I listened to a few of the questions, and the people aren’t the people I knew.  They were rude, they were self-serving, and they obviously gave zero of a shit about the neighborhood past their property line, and most of them don’t really care about the property either.  Take a ride through that neighborhood.  There are maybe two dozen nice houses, and the rest are shitholes.  And the shitholes are next to the nice houses, so those poor people get to live next to these scumbags like that asshole that live at 1205 Bohmen, next to my dad.  The place looks worse that the dump, and the worthless city just turns a blind eye to it.  There have been at least 3 meth busts in the neighborhood in the last year, with weapons and huge amounts of cash being seized.  I’ve faced it.  It’s a slum and it ain’t going to get better until it gets worse.  It’s no longer worth writing about, and it’s not worth reading about either.  I’m 60 years old.  I’ve been fighting a medical condition for 40 years.  In the last 2 years, I’ve been also diagnosed with atrial fibrillation, seizures, something called a complex sleeping disorder, glaucoma, and some other things I can’t even remember.  Maybe if the EPA was around 50 years ago to clean the lead and arsenic out of my mom and dad’s house, I might not be in this nightmare.  Sucks to find out that the place you write about so fondly is actually a toxic waste dump.

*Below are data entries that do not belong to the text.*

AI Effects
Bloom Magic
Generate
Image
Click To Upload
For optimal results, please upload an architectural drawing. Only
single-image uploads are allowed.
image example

To the good residents of Eilers Heights, good luck and my God help you out with this mess.  To the people that are ruining it, do us a favor and move out.  Or die.  It matters little to me.  To the people that humored the meanderings of a sad old man for these last few years, thank you.  Thanks for giving up your time to read my words, and thanks for the kind things that you all say.  Thanks to those of you that are part of these memories, those that helped me to be able to be here to remind you of how good we had it in that time when we made these memories.  I’ll be writing, but it will not be here.  This place is officially closed.







One response to this post.

  1. Mike, I was heartbroken to lear this would be your last blog about BT. ( the letter after m does to seem to be working) . As a physical place I know
    it has’t bee the same for the past 30-40 years but the idea will live forever as lomg as we keep telling the stories. BT was forged by Slovemaim immigrants with the Americam Dream, opportunity. They assimilated imto the country, didm’t ask for ballots im their our language, did’t speak amythig but English. They never tried to make Slovenia here because they were proud to be a American. It was a place you would be taught math, science, English amd readimg . You got am education at Smitty’s, Medveds’ amd as you aged the pool hall. It is amazing what you could learn by listen and keeping you mouth shut. It’s sad to see the physical comditiom today but what was really lost was the semce of community. 15 years before we were born WW11 started, do you think the people of today would be willing to make all the sacrifices necessary to wim the war? It might get rid of a large group of illegal immigrants however. I know it cam to be recreated, and I miss it more every day as the country gets put into special interest groups. God bless you ad keep you cause I ever was to lose you.